As I watched the pilot, I marveled at just how terrible this show is at an almost molecular level. The wooden, one-dimensional acting. The absolutely wretched dialogue.

But the biggest fundamental flaws that make this show practically unwatchable (for me at least) was:

1. The show’s inability to deviate from a known mythology.
2. The interconnection of every major character.

Let’s address these one point at a time.

1. The show’s inability to deviate from a known mythology.

Wouldn’t Gotham as a series been infinitely more interesting if they had started a year before Bruce Wayne’s parents were murdered? Wouldn’t that have made an exceptional year one season finale? This thought plagued me as I watched the show, which starts with the very well chronicled death of Thomas and Martha Wayne. I knew I was immediately in trouble when I saw young Selina Kyle making her way through the city just in time to witness the Wayne’s biting the bullet. I had the same chill run up my spine later in the episode when i saw the daughter of the framed murder was apparently an 8-year-old Poison Ivy.

This wasn’t the Gotham show I was hoping for. This was Batman Babies.

The Batman story is so well-known, which is why a series like Gotham initially appealed to me. I would love to see a series that delved into the unexplored corners of Gotham. All I got were the already explored stories and characters in new arrangements. As if I’m supposed to marvel at the idea that Edward Nygma is a forensic scientist working with the Gotham Police Department. Or that young Oswald Cobblepot is a low level thug and not the criminal kingpin known as the Penguin just yet.

It feels like a Patton Oswalt bit where he talks about murdering George Lucas before the Prequels were put into production. The notion that origin stories exist to simply explain how a character got from ‘Point A’ to ‘Point B’ is creatively bankrupt. Like Oswalt, I don’t care where Boba Fett came from. Learning that he was a little clone kid did nothing to help make the character better or even more three-dimensional.

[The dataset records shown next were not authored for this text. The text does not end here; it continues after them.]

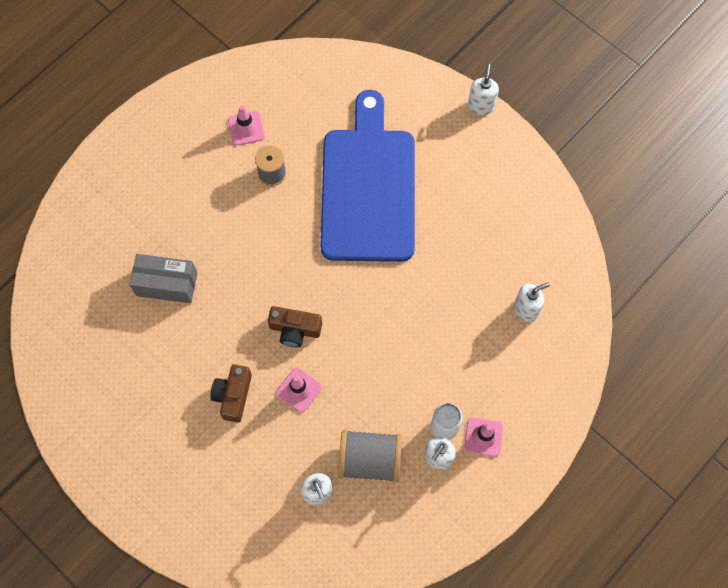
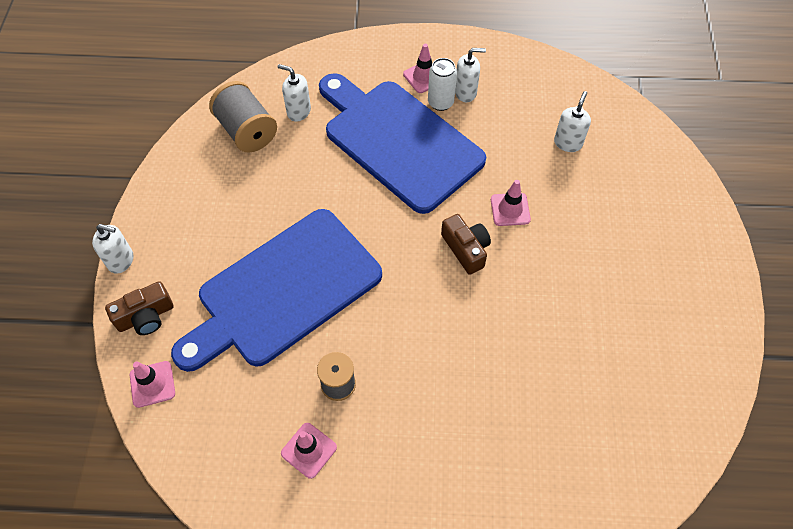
camera: 130 degrees left, 10 degrees down
(166, 284) = (529, 384): grey box -> none
(233, 395) = (563, 251): brown camera -> brown camera (145, 316)
(367, 73) = (152, 384): none -> pink traffic cone
(369, 460) = (511, 129): grey spool -> grey spool (247, 131)
(432, 361) = (398, 141): none -> blue cutting board
(481, 106) = (121, 261): white soap dispenser -> white soap dispenser turned 135 degrees counterclockwise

It just made a Galaxy Far, Far Away feel very small. Gotham suffers from a similar design flaw which leads into point number two.

2. The interconnection of every major character

One of the things I loved about HBO’s masterful series The Wire was how every character and plot felt connected thematically even though some of the storylines and character were far removed from one another. Over the course of the season they are woven together. The producers of Gotham decided to go with immediate satisfaction. You’re watching a show about Gotham, so you’re going to meet Bruce Wayne in the first five minutes, and god dammit Thomas and Martha Wayne are going to die before the title card goes up. Gotham suffers from shrinking the world of Batman into a very small circle of associates.

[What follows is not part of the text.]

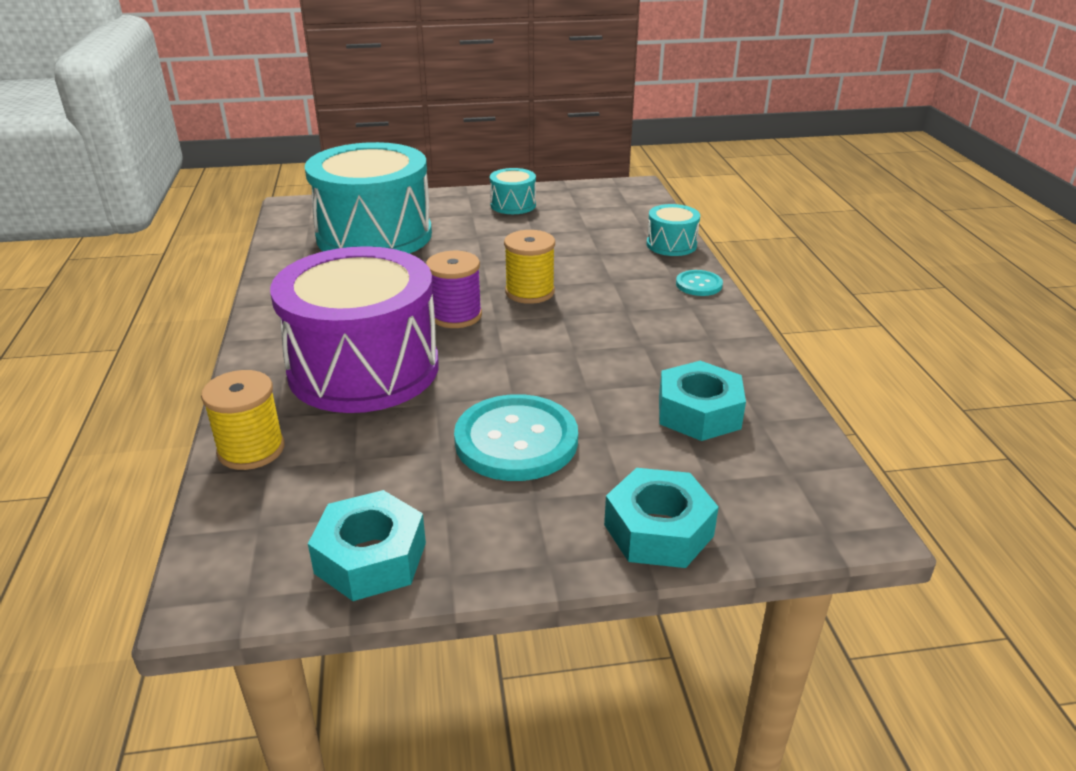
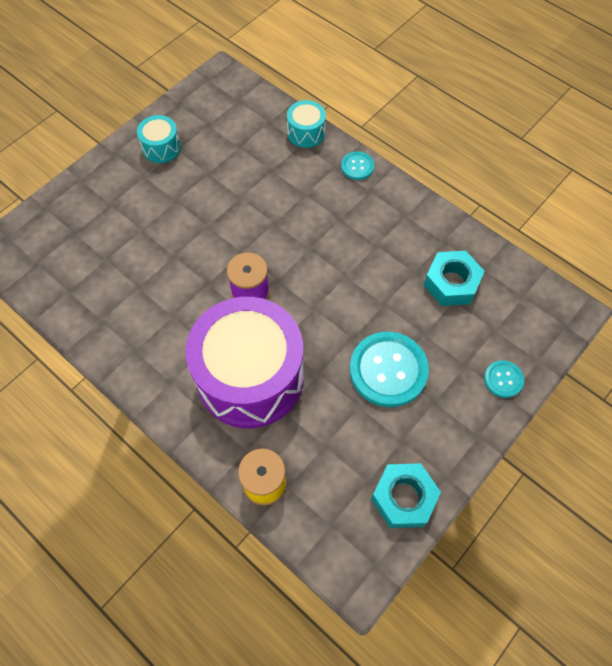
camera: 40 degrees left, 30 degrees up
(374, 236) = (103, 245): turquoise drum -> none
(530, 292) = (270, 239): yellow spool -> none
(658, 530) = (503, 379): turquoise nut -> turquoise button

Like the aforementioned comment about the ‘Batman Babies’, young Selina Kyle witnessing young Bruce Wayne’s tragic origins feels like the most spurious of connections. As if the characters are intertwined from the very beginning, destined to cross paths. This might be the laziest of creative principles. Gotham has a spooky level of predetermination.

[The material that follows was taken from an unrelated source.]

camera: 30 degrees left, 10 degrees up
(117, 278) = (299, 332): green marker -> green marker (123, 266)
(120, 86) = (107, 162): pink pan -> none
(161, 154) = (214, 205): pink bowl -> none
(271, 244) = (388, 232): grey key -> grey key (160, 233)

The first episode of Gotham is a major disappointment. A show that doesn’t trust its audience and refuses to accept that there was ever a Gotham City before Bruce Wayne’s parents were killed. Like the city was nothing more than a fevered dream until a young boy suffered a horrible tragedy, and every other character in the city is no more than two degrees of separation away.

I suppose the idea of Gotham without Batman is ridiculous in an era where network television shows must immediately justify their existence. There’s no time to build up a story or develop unfamiliar characters.

There is only fan service and immediate gratification. And that, is disappointing.